CCT – CIMB
Bear rally still has legs
• Doomsday scenario: office rents fall to S$2.40psf. We stress-test our model for CCT assuming that average prime office rents in the market will fall by 60% over 2009-10, reaching S$2.40psf in 2010, or 40% below the S$4psf in the last trough. This would drive DPU declines of 5% in 2009 and 27% in 2010. Our target price also falls about 30% from S$1.17 to S$0.81.
• Buffer for CCT. Although the negative macro environment and large impending new supply bode ill for office rents and occupancy levels, we believe that any negative impact on CCT would be mitigated by: 1) low portfolio average rents of S$7psf/month vs. the market average of S$16psf/month; 2) long weighted average lease terms to expiry of 6.7 years for its top 10 tenants, more than twice the typical commercial lease term of three years; 3) rental caps and long lease options for its GLC tenants (in Capital Tower and Raffles City); and 4) 5-year income support for One George Street by CapitaLand.

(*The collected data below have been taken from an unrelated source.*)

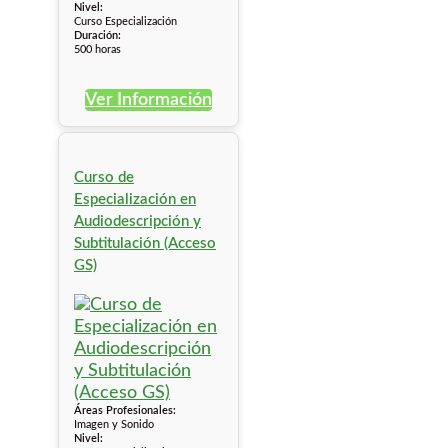
Nivel:
Curso Especialización
Duración:
500 horas
Ver Información
Curso de
Especialización en
Audiodescripción y
Subtitulación (Acceso
GS)
Áreas Profesionales:
Imagen y Sonido
Nivel:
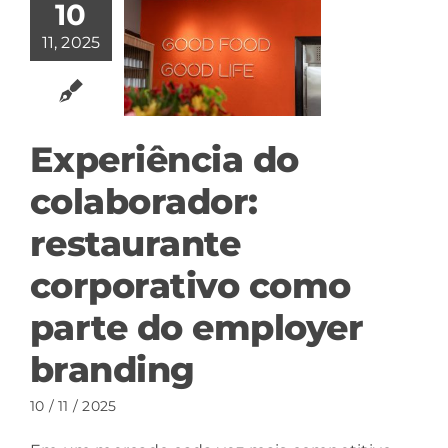
10
11, 2025
Experiência do
colaborador:
restaurante
corporativo como
parte do employer
branding
10 / 11 / 2025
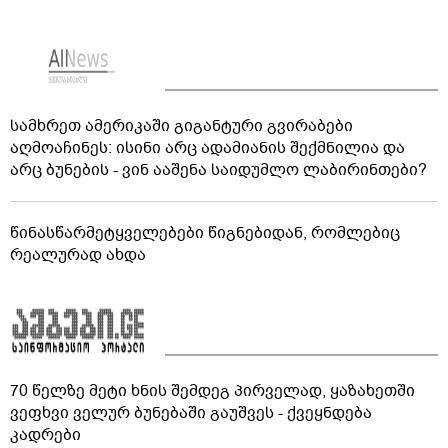
სამხრეთ ამერიკაში გიგანტური გვირაბები
აღმოაჩინეს: ისინი არც ადამიანის შექმნილია და
არც ბუნების - ვინ ააშენა საიდუმლო ლაბირინთები?
წინასწარმეტყველებები წიგნებიდან, რომლებიც
რეალურად ახდა
70 წელზე მეტი ხნის შემდეგ პირველად, ყაზახეთში
ვეფხვი ველურ ბუნებაში გაუშვეს - ქვეყნდება
კადრები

• Maintain Outperform with lower target price of S$1.08 (from S$1.17), still based on DDM. We refine our assumptions, now assuming flat average portfolio rents vs. our earlier assumption of 1.3% growth from 2009. Our DPU estimates have been trimmed by 1.4-2.7% for FY09-10. Despite its recent price rally, CCT remains the cheapest REIT under our coverage at 0.29x P/NAV with forward yields of 12%.